Из одного из моих забранных решетками окон я могла видеть все, что делалось внутри небольшого дворика. Стены и две комнаты дома держались еще кое-как. Фонтан с каменным, сильно выщербленным бассейном, всегда полным неизвестно откуда притекавшей свежей воды, почти исчезал под обильной растительностью.

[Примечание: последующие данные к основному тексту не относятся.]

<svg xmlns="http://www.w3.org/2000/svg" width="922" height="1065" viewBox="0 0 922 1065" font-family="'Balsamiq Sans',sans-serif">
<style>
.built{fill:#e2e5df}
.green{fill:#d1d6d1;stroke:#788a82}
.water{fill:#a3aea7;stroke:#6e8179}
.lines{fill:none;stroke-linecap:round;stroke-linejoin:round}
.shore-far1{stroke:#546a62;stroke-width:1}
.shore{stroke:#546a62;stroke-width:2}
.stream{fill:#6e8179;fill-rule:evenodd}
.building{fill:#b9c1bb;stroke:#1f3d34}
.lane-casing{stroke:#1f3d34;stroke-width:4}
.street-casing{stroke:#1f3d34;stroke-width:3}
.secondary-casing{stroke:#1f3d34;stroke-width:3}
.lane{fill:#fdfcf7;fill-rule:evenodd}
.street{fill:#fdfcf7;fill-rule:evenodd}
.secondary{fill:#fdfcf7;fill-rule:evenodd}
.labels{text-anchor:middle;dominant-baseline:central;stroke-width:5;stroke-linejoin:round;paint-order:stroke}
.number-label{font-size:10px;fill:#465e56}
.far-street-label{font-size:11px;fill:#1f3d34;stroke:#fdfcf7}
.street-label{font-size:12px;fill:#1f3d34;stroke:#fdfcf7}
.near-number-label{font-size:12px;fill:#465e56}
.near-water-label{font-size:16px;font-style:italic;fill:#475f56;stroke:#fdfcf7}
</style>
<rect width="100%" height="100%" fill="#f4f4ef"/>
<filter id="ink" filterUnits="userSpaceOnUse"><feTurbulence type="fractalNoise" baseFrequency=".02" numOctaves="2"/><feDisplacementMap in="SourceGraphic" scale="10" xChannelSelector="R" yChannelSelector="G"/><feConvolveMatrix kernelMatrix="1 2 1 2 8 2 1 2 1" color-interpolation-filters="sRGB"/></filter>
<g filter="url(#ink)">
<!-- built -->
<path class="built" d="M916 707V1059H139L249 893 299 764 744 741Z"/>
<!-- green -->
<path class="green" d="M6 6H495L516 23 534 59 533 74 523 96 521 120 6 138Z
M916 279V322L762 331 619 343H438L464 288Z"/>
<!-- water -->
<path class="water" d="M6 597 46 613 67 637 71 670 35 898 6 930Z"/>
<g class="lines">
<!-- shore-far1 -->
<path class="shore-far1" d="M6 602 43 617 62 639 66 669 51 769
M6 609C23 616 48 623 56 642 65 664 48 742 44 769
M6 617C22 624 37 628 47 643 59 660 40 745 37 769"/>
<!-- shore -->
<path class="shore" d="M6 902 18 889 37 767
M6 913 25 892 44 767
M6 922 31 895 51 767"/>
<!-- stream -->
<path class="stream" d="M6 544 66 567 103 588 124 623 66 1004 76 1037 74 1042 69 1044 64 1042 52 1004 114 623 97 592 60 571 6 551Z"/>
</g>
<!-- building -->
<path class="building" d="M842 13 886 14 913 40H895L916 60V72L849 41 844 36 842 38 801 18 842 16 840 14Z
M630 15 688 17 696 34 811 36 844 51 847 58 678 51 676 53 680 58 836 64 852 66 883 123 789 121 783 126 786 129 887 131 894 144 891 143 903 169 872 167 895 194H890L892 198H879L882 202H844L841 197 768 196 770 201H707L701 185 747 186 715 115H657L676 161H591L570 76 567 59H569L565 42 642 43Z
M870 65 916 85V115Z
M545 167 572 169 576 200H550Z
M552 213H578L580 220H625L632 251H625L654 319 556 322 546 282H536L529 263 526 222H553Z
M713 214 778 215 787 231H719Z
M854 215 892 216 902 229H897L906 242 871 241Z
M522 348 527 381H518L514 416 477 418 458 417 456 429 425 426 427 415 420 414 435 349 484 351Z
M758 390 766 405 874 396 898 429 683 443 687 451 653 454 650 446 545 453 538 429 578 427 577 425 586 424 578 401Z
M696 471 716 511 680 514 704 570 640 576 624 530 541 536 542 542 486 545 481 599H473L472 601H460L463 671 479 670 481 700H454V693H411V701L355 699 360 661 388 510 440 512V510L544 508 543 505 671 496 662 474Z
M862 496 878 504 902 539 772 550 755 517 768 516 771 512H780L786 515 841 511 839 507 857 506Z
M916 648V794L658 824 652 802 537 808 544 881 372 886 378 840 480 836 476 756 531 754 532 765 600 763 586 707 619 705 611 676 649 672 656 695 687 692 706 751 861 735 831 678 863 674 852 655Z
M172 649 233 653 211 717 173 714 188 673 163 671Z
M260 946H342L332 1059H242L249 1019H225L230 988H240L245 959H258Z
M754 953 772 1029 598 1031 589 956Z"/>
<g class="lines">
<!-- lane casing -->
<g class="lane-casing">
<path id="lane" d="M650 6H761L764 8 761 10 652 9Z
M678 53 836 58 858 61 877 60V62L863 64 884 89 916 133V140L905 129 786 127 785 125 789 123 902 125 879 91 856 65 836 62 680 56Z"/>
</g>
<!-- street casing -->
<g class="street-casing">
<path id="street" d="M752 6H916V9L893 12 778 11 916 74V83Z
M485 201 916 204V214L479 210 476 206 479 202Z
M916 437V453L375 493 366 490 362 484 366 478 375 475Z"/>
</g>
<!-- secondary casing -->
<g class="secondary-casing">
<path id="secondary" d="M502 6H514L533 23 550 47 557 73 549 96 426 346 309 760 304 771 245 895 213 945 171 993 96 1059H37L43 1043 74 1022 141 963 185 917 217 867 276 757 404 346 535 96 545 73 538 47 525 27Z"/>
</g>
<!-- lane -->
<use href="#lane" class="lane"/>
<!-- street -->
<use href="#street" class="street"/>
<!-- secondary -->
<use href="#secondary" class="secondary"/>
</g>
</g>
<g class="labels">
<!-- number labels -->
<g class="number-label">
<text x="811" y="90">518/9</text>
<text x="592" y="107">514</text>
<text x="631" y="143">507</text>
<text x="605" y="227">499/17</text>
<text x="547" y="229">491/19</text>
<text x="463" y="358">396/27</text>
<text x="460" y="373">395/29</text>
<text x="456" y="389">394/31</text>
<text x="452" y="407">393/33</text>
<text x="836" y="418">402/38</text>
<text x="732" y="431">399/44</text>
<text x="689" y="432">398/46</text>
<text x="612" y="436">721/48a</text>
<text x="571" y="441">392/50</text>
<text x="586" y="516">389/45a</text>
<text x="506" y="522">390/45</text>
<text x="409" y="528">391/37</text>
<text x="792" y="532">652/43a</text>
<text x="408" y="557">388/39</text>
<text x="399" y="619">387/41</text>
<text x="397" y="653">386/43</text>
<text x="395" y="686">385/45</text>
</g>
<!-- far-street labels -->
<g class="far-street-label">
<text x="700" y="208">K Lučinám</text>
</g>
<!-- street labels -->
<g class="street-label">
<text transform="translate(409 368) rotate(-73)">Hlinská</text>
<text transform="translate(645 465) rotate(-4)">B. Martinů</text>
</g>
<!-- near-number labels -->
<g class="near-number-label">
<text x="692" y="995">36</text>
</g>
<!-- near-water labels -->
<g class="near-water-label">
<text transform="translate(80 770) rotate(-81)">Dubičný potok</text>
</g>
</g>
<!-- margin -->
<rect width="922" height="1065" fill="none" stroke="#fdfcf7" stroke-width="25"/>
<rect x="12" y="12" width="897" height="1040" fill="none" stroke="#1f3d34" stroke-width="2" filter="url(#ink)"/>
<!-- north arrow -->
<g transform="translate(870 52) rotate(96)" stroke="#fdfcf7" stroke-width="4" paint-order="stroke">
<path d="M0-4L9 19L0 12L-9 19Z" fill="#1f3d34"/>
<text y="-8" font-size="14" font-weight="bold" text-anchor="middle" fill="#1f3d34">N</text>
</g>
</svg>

Это были большие кусты жасмина, осыпанные белыми цветами и перевитые гирляндами дикого винограда. Дикие розы усеивали своими лепестками белые каменные плиты. С наступлением ночи теплый аромат подымался из этого уголка тени и забвения.

И вот каждый вечер, как только луна начинала освещать верхние части развалин, я, полускрытая легкою занавесью, имела возможность наблюдать сцену, сделавшуюся, мне в скором времени знакомою, — сцену, о которой я с волнением думала в течение всего дня и которая, тем не менее оставалась для меня загадкою. Впрочем, может быть, и вся прелесть воспоминания заключалась именно в этой таинственности. Ни разу не заметив, откуда приходил этот молодой мавр, элегантно одетый в богатые шелковые одежды под белоснежным бурнусом, и каким образом проникал он на маленький дворик, — я всегда заставала его уж на месте, сидящего на камне.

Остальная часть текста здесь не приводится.